### Excerpt provided
════════
Network operations will be in one of two forms:
- I'm trying to read data from the network
- I'm trying to sync data to the network
In the case of reading data, applications should:
● Warm up the network as early as possible. Instead of waiting until the user taps "search", applications should connect to the servers early and pre-warm connections while the user is still tapping about the screen.
● Cache heavily. Caching policies will vary from app to app, but redundant requests are common in most applications. Make sure you cache as much as you can to avoid network interactions where possible.
● Build your own retransmission policies. If you're not getting a response from the server, detect a timeout quickly and retransmit. Modern browsers do this internally when loading web pages, but XmlHttpRequest does not. Now that you're in control of the network, you need to do it too. Retransmission should be smart and exponential. It's okay to try a retry or two at 1 second intervals, but if they continue to fail, back-off exponentially.
● Observe network change events. Desktop applications generally just assume the network is online. Prior to mobile, HTML5 didn't expose any network status to its applications. However, knowing whether you're online is critical for setting user expectations, managing the device battery, and understanding when to retransmit. PhoneGap offers a stopgap solution now, and the W3C has working drafts to add this feature to HTML5 in the near future.
● Use as many network connections as you want! Desktop HTML5 browsers have limited themselves to 6 connections per domain. When you're accessing your own network service, you don't need to do this. However, you do need to consider that requests sent in parallel on multiple connections may be processed by your server out-of-order! While out-of-order network requests are relatively infrequent on our fast, reliable desktop networks, they happen all the time in the mobile world.
Writing data to the network is even more difficult. Remember the days when your browser would lose a form submission if the network failed? Browsers have largely solved this problem by caching your form data locally before submitting, and sometimes even persisting to disk across browser restarts. In mobile applications, you need to do the same thing, but more:
● Always save data locally before attempting to send. Build a transaction log so that you can send your data later if the network should fail or your app should be terminated.
● Reflect state to the user as though the operation completed. Rather than forcing the user to wait for your slow network, applications should simply save the work, queue it up, and let the operation complete when it can. This will create races between your clients and servers which you'll need to consider and can be very hard to solve properly!
════════
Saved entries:
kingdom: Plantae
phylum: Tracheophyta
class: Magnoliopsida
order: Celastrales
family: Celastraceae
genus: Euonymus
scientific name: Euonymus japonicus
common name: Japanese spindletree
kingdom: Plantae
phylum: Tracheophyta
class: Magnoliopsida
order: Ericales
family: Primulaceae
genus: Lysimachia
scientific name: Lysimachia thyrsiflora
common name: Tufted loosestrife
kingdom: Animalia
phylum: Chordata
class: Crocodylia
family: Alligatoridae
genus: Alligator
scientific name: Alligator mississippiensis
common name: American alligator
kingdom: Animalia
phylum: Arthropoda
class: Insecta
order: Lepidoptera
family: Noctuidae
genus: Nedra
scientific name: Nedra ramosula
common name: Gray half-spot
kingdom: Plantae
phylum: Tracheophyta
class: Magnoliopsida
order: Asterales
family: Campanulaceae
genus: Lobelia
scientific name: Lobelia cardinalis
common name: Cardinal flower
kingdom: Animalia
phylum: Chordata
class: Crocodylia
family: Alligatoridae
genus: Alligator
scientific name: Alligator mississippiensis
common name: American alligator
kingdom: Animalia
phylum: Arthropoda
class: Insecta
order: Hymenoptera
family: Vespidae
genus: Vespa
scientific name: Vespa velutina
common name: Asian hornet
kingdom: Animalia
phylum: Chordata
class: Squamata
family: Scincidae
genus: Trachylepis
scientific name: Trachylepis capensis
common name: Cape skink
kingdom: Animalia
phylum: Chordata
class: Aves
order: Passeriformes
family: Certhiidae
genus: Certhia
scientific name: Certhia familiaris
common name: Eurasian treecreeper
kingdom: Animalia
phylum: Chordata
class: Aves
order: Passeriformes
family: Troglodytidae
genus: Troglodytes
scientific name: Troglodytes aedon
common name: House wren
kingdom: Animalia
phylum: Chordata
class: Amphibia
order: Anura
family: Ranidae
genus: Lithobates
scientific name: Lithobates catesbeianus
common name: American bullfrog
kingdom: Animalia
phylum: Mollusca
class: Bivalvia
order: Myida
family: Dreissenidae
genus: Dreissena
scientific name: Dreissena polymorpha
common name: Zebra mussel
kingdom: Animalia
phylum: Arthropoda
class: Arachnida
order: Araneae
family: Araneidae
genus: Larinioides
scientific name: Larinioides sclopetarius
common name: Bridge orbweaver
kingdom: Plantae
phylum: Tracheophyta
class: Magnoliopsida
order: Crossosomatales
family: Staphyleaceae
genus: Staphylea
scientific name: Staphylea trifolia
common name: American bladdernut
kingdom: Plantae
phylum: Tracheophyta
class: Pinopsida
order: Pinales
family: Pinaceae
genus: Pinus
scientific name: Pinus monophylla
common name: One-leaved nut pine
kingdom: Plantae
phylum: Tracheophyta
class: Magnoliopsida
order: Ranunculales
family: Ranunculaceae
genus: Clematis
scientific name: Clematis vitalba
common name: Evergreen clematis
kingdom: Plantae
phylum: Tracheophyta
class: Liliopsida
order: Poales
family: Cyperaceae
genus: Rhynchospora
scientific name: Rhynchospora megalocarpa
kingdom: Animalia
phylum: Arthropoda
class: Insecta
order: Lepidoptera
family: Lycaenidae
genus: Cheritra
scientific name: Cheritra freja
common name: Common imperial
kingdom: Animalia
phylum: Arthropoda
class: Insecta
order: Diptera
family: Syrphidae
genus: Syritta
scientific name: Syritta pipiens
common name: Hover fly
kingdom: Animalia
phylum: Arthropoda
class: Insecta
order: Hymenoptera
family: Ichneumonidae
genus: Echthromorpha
════════
### What to work on
A: Quote the network operations excerpt word for word, beginning at the words "Network operations will" and stopping after "about the screen.".
B: According to the network operations excerpt, how many connections per domain have desktop HTML5 browsers limited themselves to?
The rows have no connection to the network operations excerpt.

### Solutions in order
A:
Network operations will be in one of two forms:
- I'm trying to read data from the network
- I'm trying to sync data to the network
In the case of reading data, applications should:
● Warm up the network as early as possible. Instead of waiting until the user taps "search", applications should connect to the servers early and pre-warm connections while the user is still tapping about the screen.

B: Six connections per domain.